Passage for review:
------------

It consists of the exceptions, the basic rules, and other miscellaneous information. A person can find detailed information about the whole act by reading the whole act.
Where Is The EPF Act Applicable?
Though the EPF Act is for the employees, there are certain conditions. Not all organizations are eligible to opt for the EPF Act.
Below are the organizations which are eligible to register under the EPF Act:
- An organization that has more than 20 employees has to register under the EPF Act.
- Any factory or organization which Schedule 1 mentions and in which 20 or more employees are working
- Any company which the Government mentions, even if it has less than 20 employees.
Other than this, no other organization is eligible to register under the EPF Act. As mentioned, any organization less than 20 employees are not eligible for the scheme. But, if it registers itself in the Act, then the scheme applies to the company. The EPF Act has various things, which we will discuss in different parts.
Moreover, an employee whose monthly salary is less than INR 15,000 has to register under the EPF Act. This rule is mandatory for such employees. If an employee who has more than INR 15,000 as his/her monthly salary wishes to register under the EPF Act, he/she can do so. But, for doing this, the employee has to take the consent of the employer. It is important to take the employer’s consent as even the employer has to contribute towards the EPF account.
Types Of Provident Fund
There are 4 types of provident fund. Each of these provident funds has its specific facilities—each provident fund is discussed in the below sections.
i. Statutory Provident Fund Or SPF
It is also known as the Government Provident fund. The SPF was made under the Provident Fund Act, 1925. This provident fund is only for employees who work under government establishments. This fund is also for employees in semi-government companies or educational institutes.
ii. Public Provident Fund Or PPF
The PPF is the type of fund which anyone can avail to. The Public Provident Fund is under the Public Provident Fund Act, 1968. Anyone, whether he/she is employed or not, can register under this Act. This scheme is for people who are self-employed and do not have any means of retirement scheme. The smallest amount that you have to invest in this fund is INR 500 per month. The total amount in the PPF is repayable after 15 years.
You can even extend the period and gain more interest in it. The present interest rate on PPF money is 8%. This scheme is useful for daily workers who get daily wages and do not have a secure future during old age. With the help of PPF, they can save money and even get interested in it. The government did this Act for self-employed and daily workers.
iii. Recognized Provident Fund Or RPF
The RPF scheme is under the Employee’s Provident Funds & Miscellaneous Act, 1952. As per this Act, any company or organization with more than 20 employees has to register under the EPF Act. The government has made this rule mandatory so that the employees can have a secure future. Moreover, if an organization wants to register under the RPF even if they do not have 20 employees, they can do so.

------------

Problem 1: Rewrite the entries from the line with "der Lärm in Schwerpunkten gemindert" through the end of the entries, replacing "Oktober" with "November" and leaving everything else unchanged.
The text and the entries have nothing to do with each other.

Given data:
------------

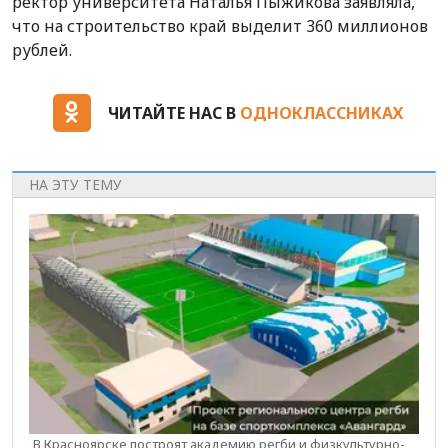
ректор университета Наталья Пыжикова заявляла,
что на строительство край выделит 360 миллионов
рублей.
ЧИТАЙТЕ НАС В
ОДНОКЛАССНИКАХ
НА ЭТУ ТЕМУ
В Красноярске построят академию регби и физкультурно-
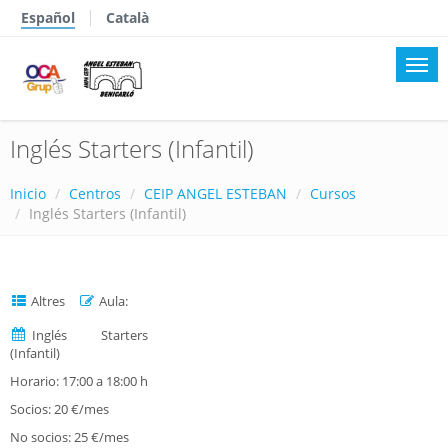
Español
Català
Inglés Starters (Infantil)
Inicio
Centros
CEIP ANGEL ESTEBAN
Cursos
Inglés Starters (Infantil)
Altres
Aula:
Inglés Starters
(Infantil)
Horario: 17:00 a 18:00 h
Socios: 20 €/mes
No socios: 25 €/mes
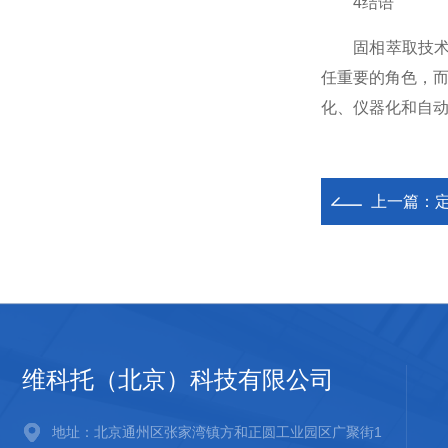
4结语
固相萃取技术以
任重要的角色，
化、仪器化和自动
上一篇：
维科托（北京）科技有限公司
地址：北京通州区张家湾镇方和正圆工业园区广聚街1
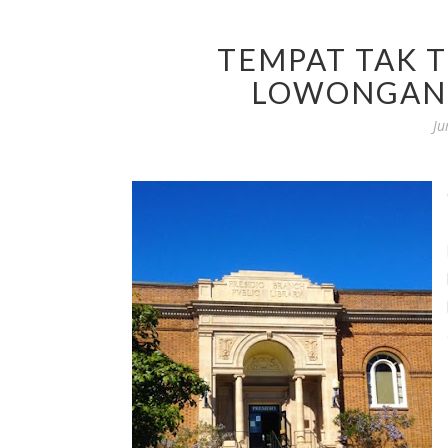
TEMPAT TAK 
LOWONGAN 
Ju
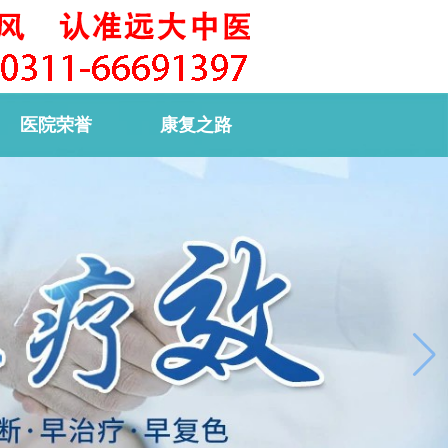
医院荣誉
康复之路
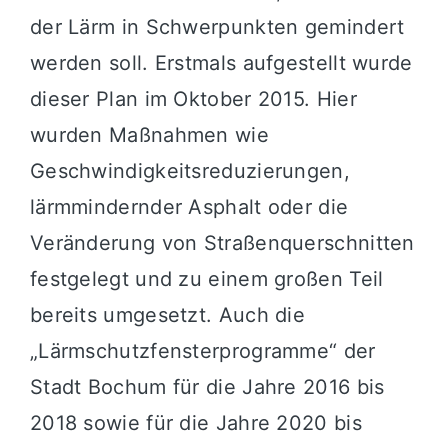
der Lärm in Schwerpunkten gemindert
werden soll. Erstmals aufgestellt wurde
dieser Plan im Oktober 2015. Hier
wurden Maßnahmen wie
Geschwindigkeitsreduzierungen,
lärmmindernder Asphalt oder die
Veränderung von Straßenquerschnitten
festgelegt und zu einem großen Teil
bereits umgesetzt. Auch die
„Lärmschutzfensterprogramme“ der
Stadt Bochum für die Jahre 2016 bis
2018 sowie für die Jahre 2020 bis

------------

Problem 2: Extend the passage on provident funds under the EPF Act, picking up after its final sentence.

Exercise response 1:
der Lärm in Schwerpunkten gemindert
werden soll. Erstmals aufgestellt wurde
dieser Plan im November 2015. Hier
wurden Maßnahmen wie
Geschwindigkeitsreduzierungen,
lärmmindernder Asphalt oder die
Veränderung von Straßenquerschnitten
festgelegt und zu einem großen Teil
bereits umgesetzt. Auch die
„Lärmschutzfensterprogramme“ der
Stadt Bochum für die Jahre 2016 bis
2018 sowie für die Jahre 2020 bis

Exercise response 2:
iv. Unrecognized Provident Fund Or URPF
The URPF is a scheme in which the employees and employer start in an organization. If the commissioner of Income Tax approves this scheme, then it applies to the company.
Contribution In The EPF
As per the EPF Act, both employee and the employer has to contribute towards the EPF Account. But how much amount does each party has to contribute? The EPFO has stated a contribution rate, which the employees and employer have to pay.
The contribution rate is 12% for both employee and employer. It means that every month, the EPFO will deduct 12% from both employee and employer’s salary. While the employee’s 12% directly goes into his/her EPF account, the same is not for the employer’s contribution.
From 12% of the employer’s contribution, only 3.67% goes into the EPF account. What happens to the remaining amount? The remaining 8.33% of the employer’s contribution goes to the EPS or employee’s pension scheme. The pension scheme stores the amount of the employer. The employee receives this amount after retirement. The employee is only eligible for the pension scheme if he/she has worked for more than 10 years in the company.
For companies that have less than 20 employees, the contribution rate is only 10%. In simple language, both employer and employee only have to contribute 10% of their EPF Account salary. The government has also reduced the contribution rate for women employees to 8%.
But, if an employee wishes to contribute more towards the EPF Account, he/she can do so. But, the employer is not bound to make a higher contribution. This type of contribution is known as Voluntary contribution and is free from taxes.
Taxes On EPF Account
Talking about taxes, there are certain rules about taxes on the EPF Act. As per the EPF Act, if the employee has worked for 5 years or more than that, the EPF account is free from taxes. It means that if an employee has worked in a company for 5 years, his/her EPF account will be free from any taxes. Such an employee does not have to pay any taxes in the EPF amount during withdrawal.
We know that people change companies, and, in such cases, how can a person have 5 years of continuous service? An employee can have 5 years of service by shifting the EPF account from the old company to the new company. By doing so, the EOFO will consider that the person has worked for 5 years, and the account will be free from taxes.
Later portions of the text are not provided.